16 de maio de 2018 | _
De acordo com o IBC-Br, o país encerrou o primeiro trimestre com baixa de 0,13%, após registrar queda de 0,74% em março. A queda foi puxada pela baixa de 0,1% da produção industrial, alta de 0,3% do varejo e variação negativa de 0,2% dos serviços.

Em março, a produção industrial encolheu e terminou o primeiro trimestre estagnada, enquanto o setor de serviços apresentou nos três primeiros meses do ano contração de 0,9 por cento. Somente o varejo terminou o período com ganhos, de 0,7 por cento, mas ainda indicando oscilações.

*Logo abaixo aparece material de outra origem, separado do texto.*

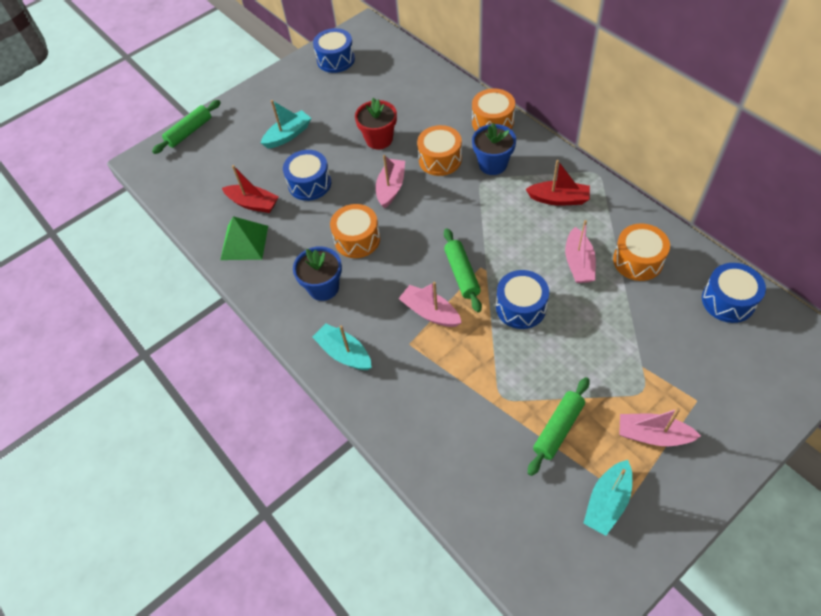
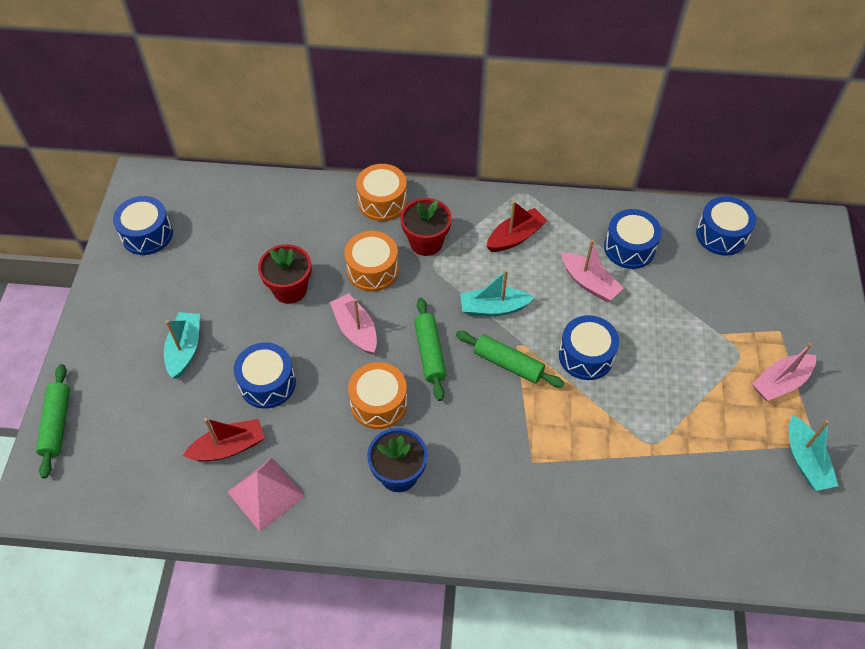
camera: 50 degrees left, 0 degrees up
green pyramid [220,216,268,260] -> pink pyramid [228,458,305,531]
turquoise boat [312,323,372,370] -> turquoise boat moved to [460,270,535,316]
pink boat [398,282,462,327] -> none
blue flower pot [472,123,516,175] -> red flower pot [400,198,452,256]
green rolling pin [528,377,590,476] -> green rolling pin moved to [414,298,446,401]
orange drum [613,224,670,281] -> blue drum [604,209,662,269]

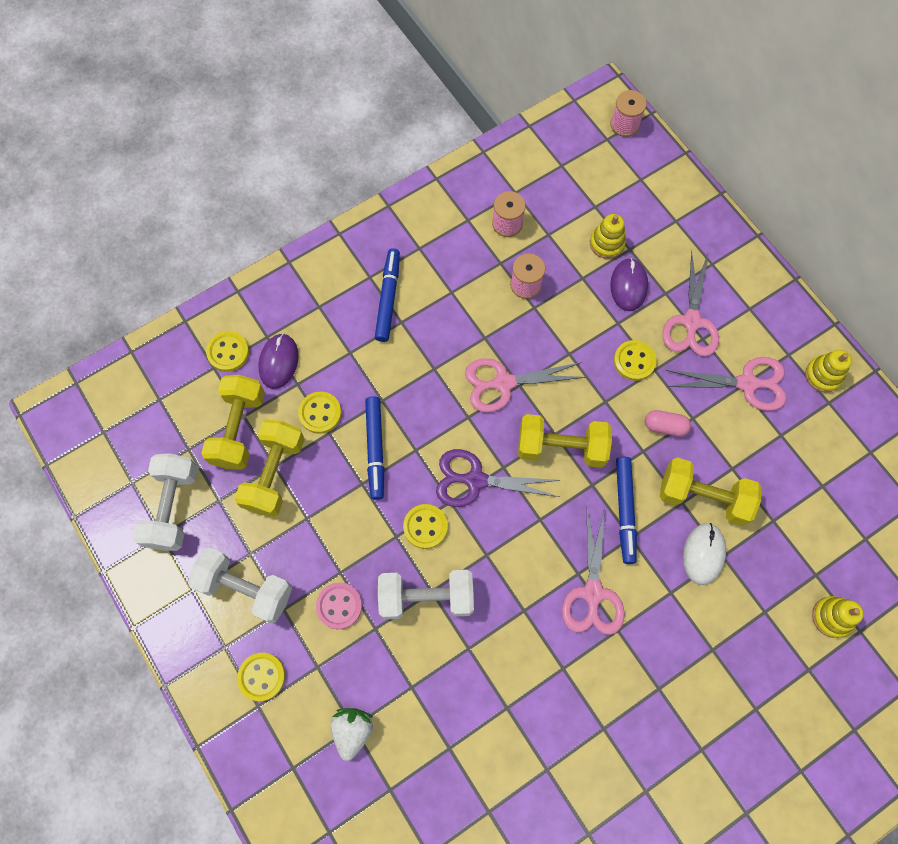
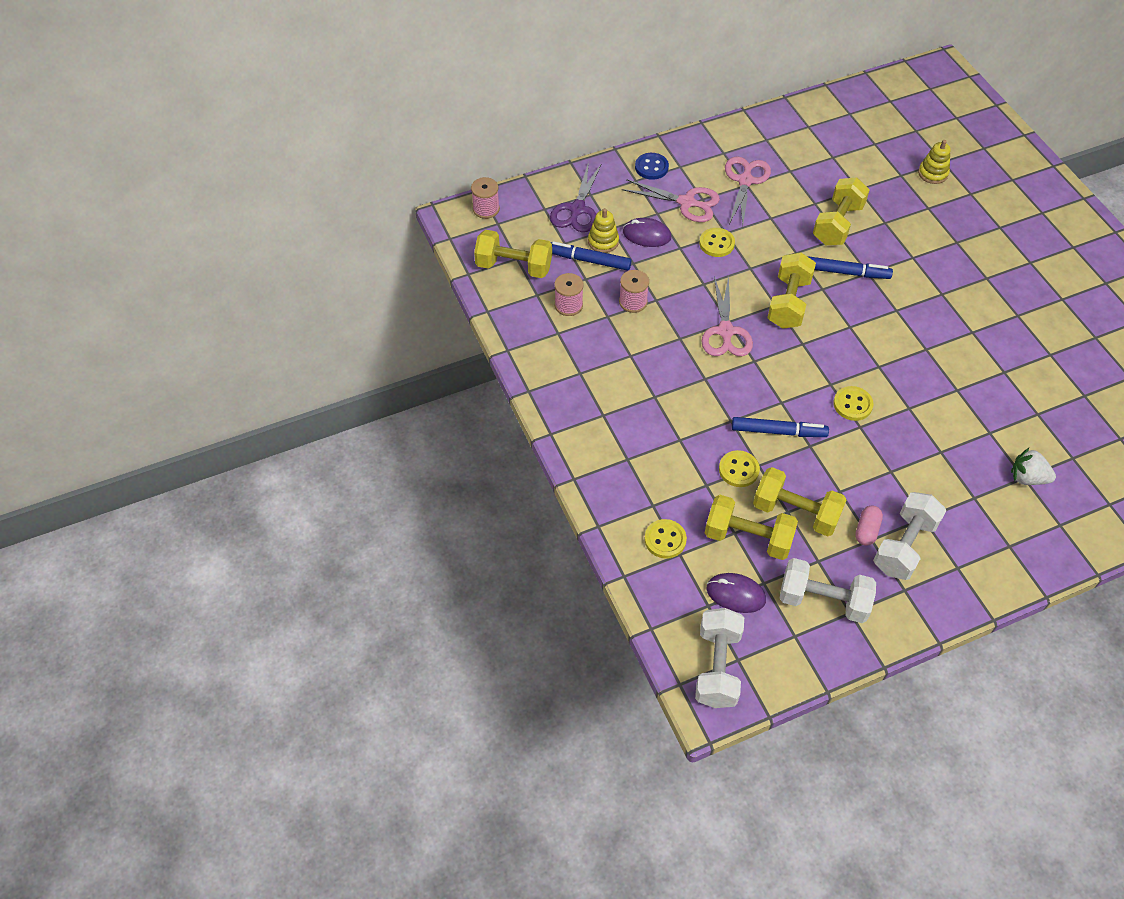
camera: 80 degrees left, 15 degrees down
yellow button [237,653,285,701] -> none
purple mouse [258,333,299,389] -> purple mouse moved to [706,573,766,613]
pink button [316,583,362,629] -> none
blue marker [375,248,400,342] -> blue marker moved to [551,241,632,271]
white dumbbell [378,570,474,619] -> white dumbbell moved to [695,608,744,708]
purple scissors [436,449,561,507] -> purple scissors moved to [550,162,602,232]
pink scissors [562,508,625,635] -> none
pink capsule [645,410,691,437] -> pink capsule moved to [855,506,883,546]
white mouse [683,523,726,585] -> none
yellow stacking toy [805,350,852,392] -> none
none -> yellow dumbbell [474,230,552,278]
none -> blue button [635,153,669,180]

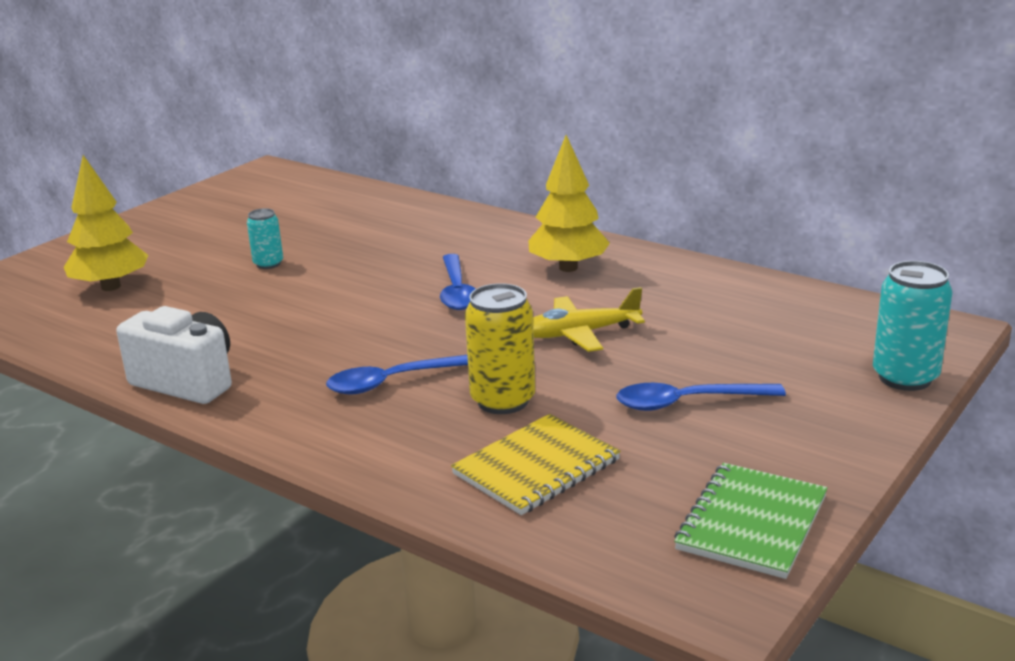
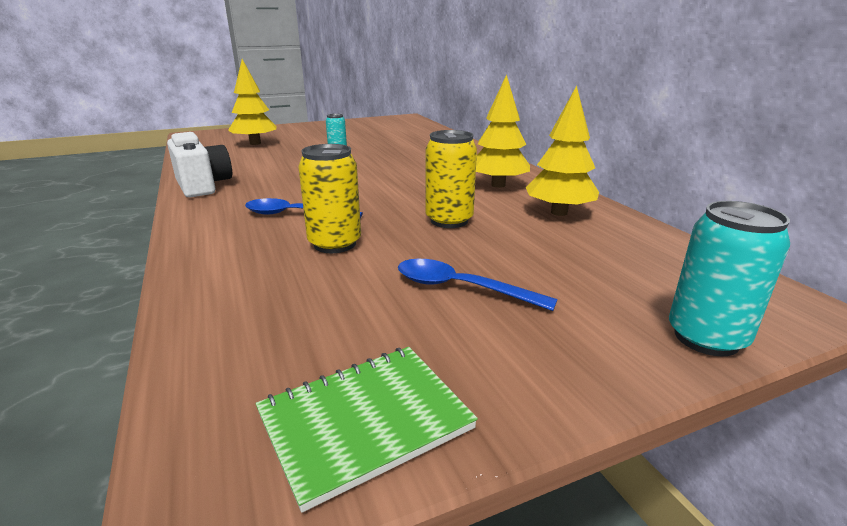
camera: 30 degrees right, 0 degrees up
blue spoon [440,254,475,310] -> none
yellow notebook [451,414,621,515] -> none
yellow plane [533,287,645,352] -> yellow can [425,130,477,228]
none -> yellow tree [526,85,599,216]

A conta apresentada por Michel Temer em cerimônia no Planalto não fecha. Em seu discurso, Temer afirmou nesta manhã de quarta-feira (16) que “foram muitas realizações em pouco tempo” e creditou ao seu governo "o fim da recessão econômica", a queda na taxa de juros e da inflação.

É verdade que a inflação caiu e que também houve queda no juros, mas enquanto a inflação e os juros estão baixos, o desemprego cresce (mais de 13 milhões de desempregados), retendo o consumo e, por consequência o aquecimento da economia.

Se meu filho Isaque fosse fazer uma analise da situação financeira do país com o discurso do presidente Temer, ele diria que o presidente estava fazendo uma "trolagem".

Com os dados, a expectativa do PIB foi revisada para baixo. De acordo com analistas consultados pela agência Reuters, esses cenário aponta para "um novo possível período de fraqueza da atividade".

Até os economistas mais otimistas consultados pela Focus do BC também preveem uma redução do crescimento do PIB este ano, agora a 2,51%, sendo que no início do ano, estava em torno de 3%. O próprio Temer admitiu em seu discurso que o crescimento da economia neste ano deve ficar em 2,5%.